DIRECTIONS — What follows is a set of records. Copy them exactly and leave out the images.

Change detection data:
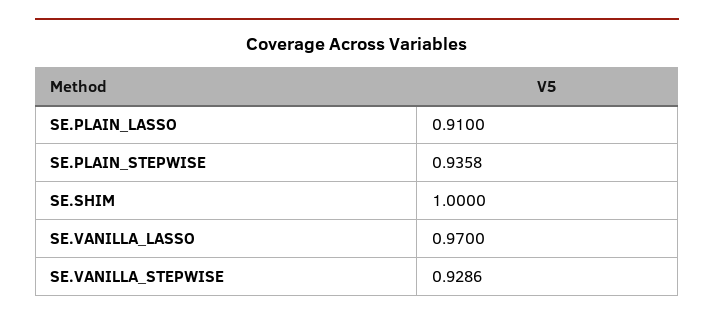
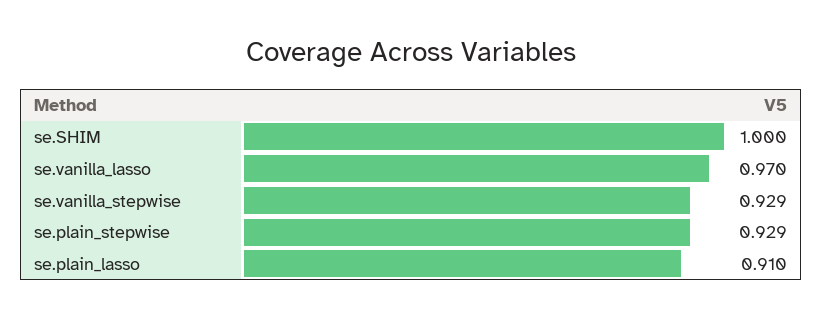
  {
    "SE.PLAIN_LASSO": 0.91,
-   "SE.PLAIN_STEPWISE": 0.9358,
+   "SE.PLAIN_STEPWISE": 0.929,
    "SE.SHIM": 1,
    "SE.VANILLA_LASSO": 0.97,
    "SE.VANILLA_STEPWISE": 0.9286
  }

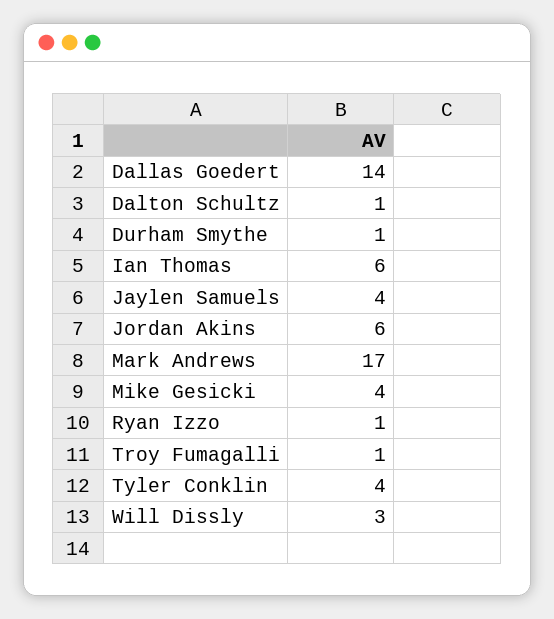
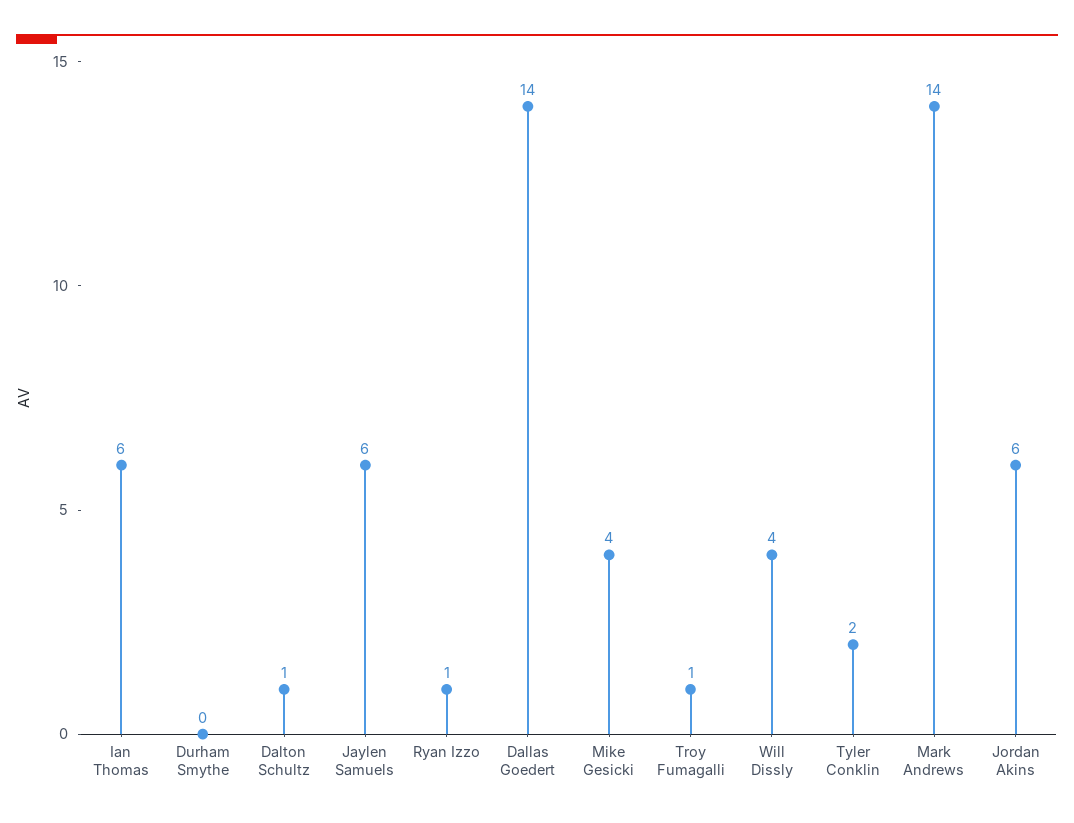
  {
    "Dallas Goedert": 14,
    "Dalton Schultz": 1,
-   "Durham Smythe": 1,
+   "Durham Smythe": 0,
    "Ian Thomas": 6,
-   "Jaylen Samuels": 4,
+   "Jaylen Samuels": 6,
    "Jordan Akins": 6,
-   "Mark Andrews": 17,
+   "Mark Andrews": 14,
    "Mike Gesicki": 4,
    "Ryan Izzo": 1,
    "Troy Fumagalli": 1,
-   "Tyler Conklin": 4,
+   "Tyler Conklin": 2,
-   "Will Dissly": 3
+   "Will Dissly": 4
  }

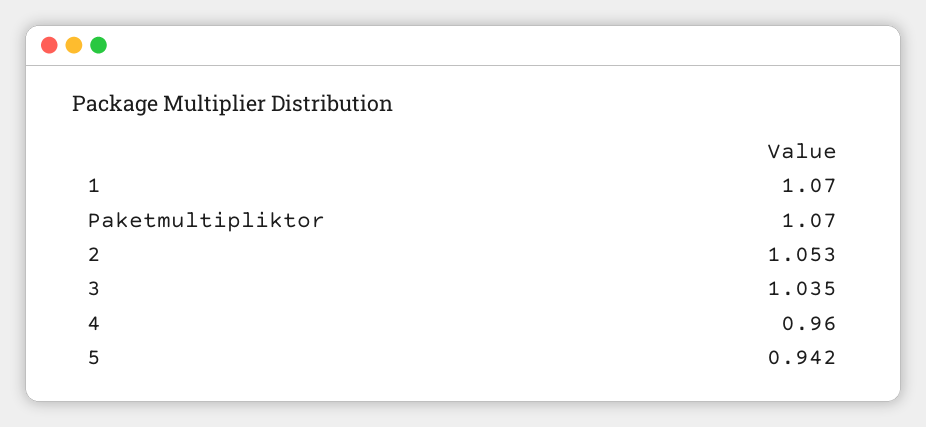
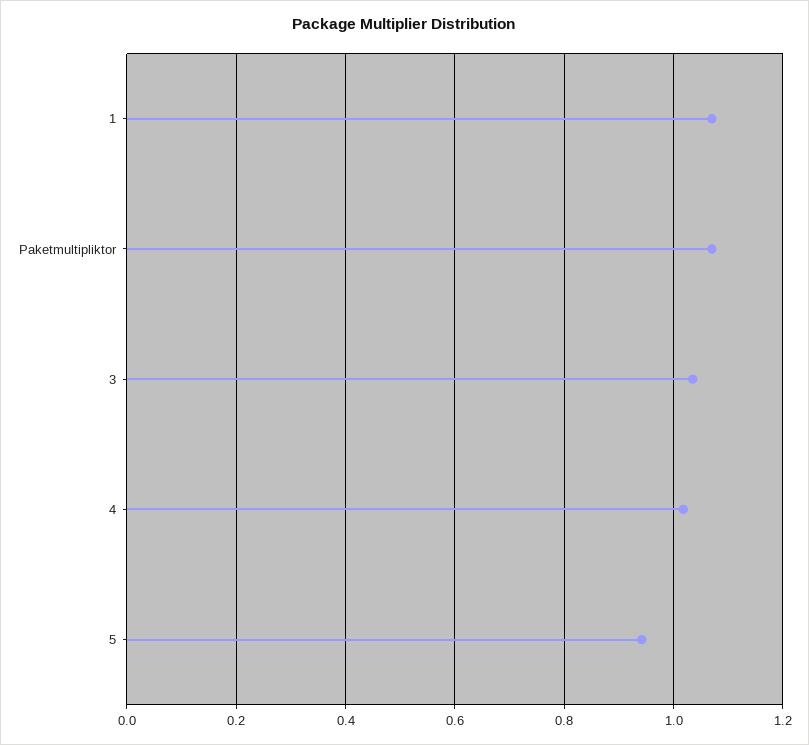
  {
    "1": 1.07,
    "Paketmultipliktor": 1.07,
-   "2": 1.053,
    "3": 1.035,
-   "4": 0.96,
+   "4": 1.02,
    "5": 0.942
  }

ANSWER TO THIS EXERCISE —
  {
    "SE.PLAIN_LASSO": 0.91,
-   "SE.PLAIN_STEPWISE": 0.9358,
+   "SE.PLAIN_STEPWISE": 0.929,
    "SE.SHIM": 1,
    "SE.VANILLA_LASSO": 0.97,
    "SE.VANILLA_STEPWISE": 0.9286
  }

  {
    "Dallas Goedert": 14,
    "Dalton Schultz": 1,
-   "Durham Smythe": 1,
+   "Durham Smythe": 0,
    "Ian Thomas": 6,
-   "Jaylen Samuels": 4,
+   "Jaylen Samuels": 6,
    "Jordan Akins": 6,
-   "Mark Andrews": 17,
+   "Mark Andrews": 14,
    "Mike Gesicki": 4,
    "Ryan Izzo": 1,
    "Troy Fumagalli": 1,
-   "Tyler Conklin": 4,
+   "Tyler Conklin": 2,
-   "Will Dissly": 3
+   "Will Dissly": 4
  }

  {
    "1": 1.07,
    "Paketmultipliktor": 1.07,
-   "2": 1.053,
    "3": 1.035,
-   "4": 0.96,
+   "4": 1.02,
    "5": 0.942
  }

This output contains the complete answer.